Archive for December, 2009
GISTEMP tab
Posted by drj | Filed under status
I added a tab page about GISTEMP which has more detail on the status of ccc-gistemp. Of note from that page:
It is our opinion that the GISTEMP code performs substantially as documented in Hansen, J.E., and S. Lebedeff, 1987: Global trends of measured surface air temperature. J. Geophys. Res., 92, 13345-13372., the GISTEMP documentation, and other papers describing updates to the procedure.
How close are we to GISTEMP?
Posted by drj | Filed under status
This close:
The two graphs are almost on top of each other. I’ll add 0.02K to the black line to separate them a bit:
We can now see the red series that the black series was hiding, and we can see that the differences between the 2 series are minute at most. 1 or 2 centikelvin here and there. Red is official GISTEMP, black is our ccc-gistemp code.
What exactly am I comparing? GISTEMP’s global temperature anomalies, one set from their website, one set from our ccc-gistemp code. I’m running the vischeck command:
code/vischeck.py -o 2 result/GLB.Ts+dSST.txt result/GLB.Ts.ho2.GHCN.CL.PA.txt
(the -o option is used to produce the offset graphs, bottom picture)
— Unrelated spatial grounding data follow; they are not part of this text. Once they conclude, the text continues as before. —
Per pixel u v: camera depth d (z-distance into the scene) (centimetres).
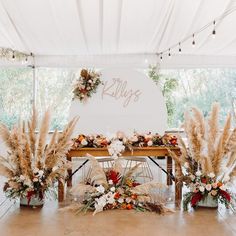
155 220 397
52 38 752
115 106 670
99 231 363
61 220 397
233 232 360
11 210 433
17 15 612
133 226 377
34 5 573
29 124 447
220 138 439
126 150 494
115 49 862
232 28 692
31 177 436
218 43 798
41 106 933
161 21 657
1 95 918
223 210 434
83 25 671
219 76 960
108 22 657
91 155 475
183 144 458
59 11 601
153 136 516
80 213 421
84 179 548
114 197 438
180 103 961
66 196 496
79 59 912
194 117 459
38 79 934
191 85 960
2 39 745
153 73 911
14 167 443
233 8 570
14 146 430
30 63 894
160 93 673
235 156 438
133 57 912
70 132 459
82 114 668
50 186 454
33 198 445
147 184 453
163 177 629
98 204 424
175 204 459
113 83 673
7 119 916
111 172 461
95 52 890
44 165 446
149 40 782
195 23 651
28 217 407
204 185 432
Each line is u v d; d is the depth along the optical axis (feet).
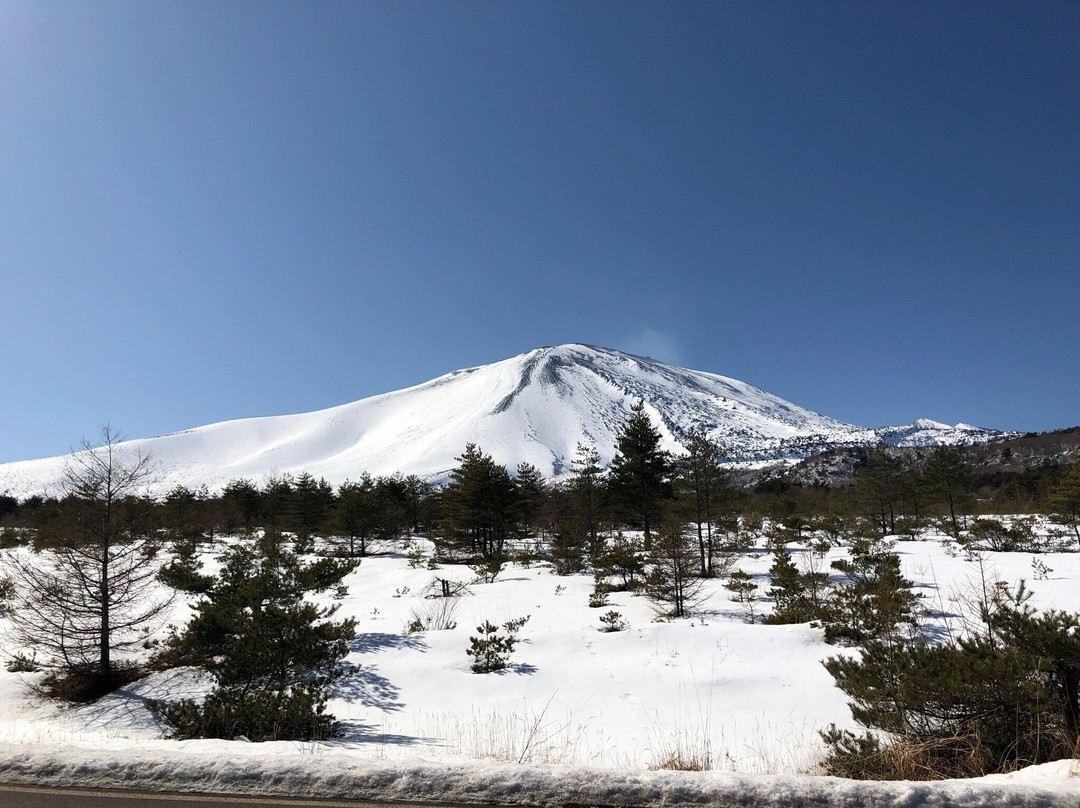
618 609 57.52
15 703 44.21
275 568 47.52
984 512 137.90
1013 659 17.65
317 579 46.52
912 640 36.68
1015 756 17.21
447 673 39.86
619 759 24.09
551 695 35.76
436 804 11.69
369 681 39.11
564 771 12.39
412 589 78.64
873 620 38.01
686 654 40.40
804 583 53.52
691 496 81.76
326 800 11.90
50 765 13.35
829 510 132.16
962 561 69.26
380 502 140.46
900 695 19.21
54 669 48.65
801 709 31.12
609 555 73.72
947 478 118.52
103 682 45.98
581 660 41.09
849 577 61.16
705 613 53.47
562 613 56.75
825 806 11.06
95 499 49.55
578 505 121.29
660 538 58.49
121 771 13.10
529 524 139.74
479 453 122.83
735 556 86.58
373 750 21.86
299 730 26.68
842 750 19.06
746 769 21.91
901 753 17.46
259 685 34.12
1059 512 101.76
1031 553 75.82
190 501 174.60
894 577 45.06
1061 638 17.69
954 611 43.96
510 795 11.81
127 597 52.95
The first file is GLB.Ts+dSST.txt, that I download from NASA yesterday. The second file, GLB.Ts.ho2.GHCN.CL.PA.txt, is the result of me running ccc-gistemp yesterday.
But it’s not a very careful comparison. The inputs I am using are SBBX.HadR2 and v2.mean downloaded on 2009-12-04 and an hcn_doe_mean_data downloaded in June (!). Also, the version of the GISTEMP code we are coding against is quite old (about a year) and has been updated several times. For example, GISTEMP currently use USHCN version 2, ccc-gistemp does not (yet). The fact that we’re not keeping up with GISTEMP is Issue 7.
Furthermore the exact output may depend on the Fortran compilers being used, the architecture on which I’m running, and the Python versions we’re using.
The bottom line is that we’re already very close to the GISTEMP output, well with any meaningful error threshold. As we get closer we’ll need to be a lot more careful about keeping track of exactly what inputs and software tools are being used. We’ve requested from GISS a copy of the exact inputs and outputs for one of the runs, so that we have a fixed set for comparison purposes.
Site updates
Posted by Nick.Barnes | Filed under Uncategorized
After several late nights trying to correct misapprehensions in a few places in the blogosphere, I have updated the goals and about pages to remove any ambiguity between this project as it currently stands and the CCC project at Ravenbrook which immediately preceded it.
Hopefully now some critics will join us and work to improve climate science software.
Finding bugs in GISTEMP
Posted by Nick.Barnes | Filed under policies
As part of our work, it is natural that we find problems with the GISTEMP code. All code has bugs, and there are few better ways to find them than by analysing the code in detail for re-implementation.
To date, we have found:
- a bug in STEP0, in reading the last decimal place of USHCN temperature records, which made a very small difference to the GISTEMP results;
- a problem in STEP2, whereby the rounding behavior in some Fortran implementations could cause an infinite loop;
- a collection of problems in STEP5, all basically down to a problem in using sorted indexes with an unsorted array, which didn’t make any difference the the final results.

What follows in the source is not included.